Exercise goal: Using the material below, print the line that contains "1322 43 132.05", the line that contains "733 599 20.53", and every line in between, exactly and nothing else.

Source data:
☆ ☆ ☆

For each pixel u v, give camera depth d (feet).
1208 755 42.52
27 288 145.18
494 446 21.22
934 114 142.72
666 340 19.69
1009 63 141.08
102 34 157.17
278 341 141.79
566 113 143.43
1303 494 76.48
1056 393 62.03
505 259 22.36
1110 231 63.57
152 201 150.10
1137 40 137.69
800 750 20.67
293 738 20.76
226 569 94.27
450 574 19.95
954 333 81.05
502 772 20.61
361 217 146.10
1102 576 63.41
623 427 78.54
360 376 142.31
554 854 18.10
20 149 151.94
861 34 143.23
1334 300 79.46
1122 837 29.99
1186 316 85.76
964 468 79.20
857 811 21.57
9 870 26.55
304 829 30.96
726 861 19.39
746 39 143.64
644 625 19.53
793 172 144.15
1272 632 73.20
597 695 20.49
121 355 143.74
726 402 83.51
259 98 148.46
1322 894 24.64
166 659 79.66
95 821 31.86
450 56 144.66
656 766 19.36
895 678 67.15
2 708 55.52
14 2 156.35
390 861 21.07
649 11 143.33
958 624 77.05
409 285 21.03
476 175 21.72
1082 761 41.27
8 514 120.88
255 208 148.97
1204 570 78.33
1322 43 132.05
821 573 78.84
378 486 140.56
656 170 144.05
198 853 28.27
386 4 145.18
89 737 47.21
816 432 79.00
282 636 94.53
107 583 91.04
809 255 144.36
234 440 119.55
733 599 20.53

☆ ☆ ☆

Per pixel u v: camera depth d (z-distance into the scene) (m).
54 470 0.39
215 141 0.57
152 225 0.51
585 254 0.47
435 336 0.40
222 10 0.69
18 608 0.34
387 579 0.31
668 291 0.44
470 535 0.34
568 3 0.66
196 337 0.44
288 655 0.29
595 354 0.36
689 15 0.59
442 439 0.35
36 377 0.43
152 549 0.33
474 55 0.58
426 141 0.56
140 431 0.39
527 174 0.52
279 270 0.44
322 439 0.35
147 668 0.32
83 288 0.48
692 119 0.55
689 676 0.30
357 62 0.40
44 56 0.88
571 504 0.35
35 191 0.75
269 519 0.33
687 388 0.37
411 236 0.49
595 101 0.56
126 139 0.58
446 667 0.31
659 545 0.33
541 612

☆ ☆ ☆

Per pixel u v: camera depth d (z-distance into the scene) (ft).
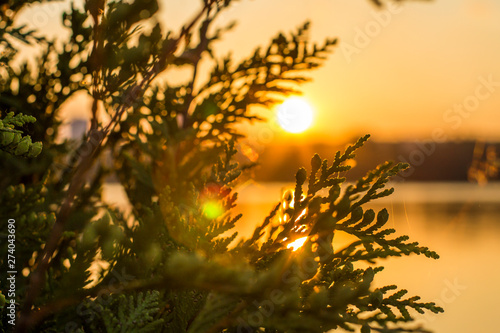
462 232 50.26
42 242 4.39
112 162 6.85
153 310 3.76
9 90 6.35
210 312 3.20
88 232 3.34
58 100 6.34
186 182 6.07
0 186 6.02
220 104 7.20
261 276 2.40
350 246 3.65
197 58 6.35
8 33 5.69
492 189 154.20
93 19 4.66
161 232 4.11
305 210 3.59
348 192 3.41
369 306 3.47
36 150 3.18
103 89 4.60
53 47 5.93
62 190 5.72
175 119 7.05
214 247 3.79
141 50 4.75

☆ ☆ ☆

Answer box:
1322 43 132.05
821 573 78.84
378 486 140.56
656 170 144.05
198 853 28.27
386 4 145.18
89 737 47.21
816 432 79.00
282 636 94.53
107 583 91.04
809 255 144.36
234 440 119.55
733 599 20.53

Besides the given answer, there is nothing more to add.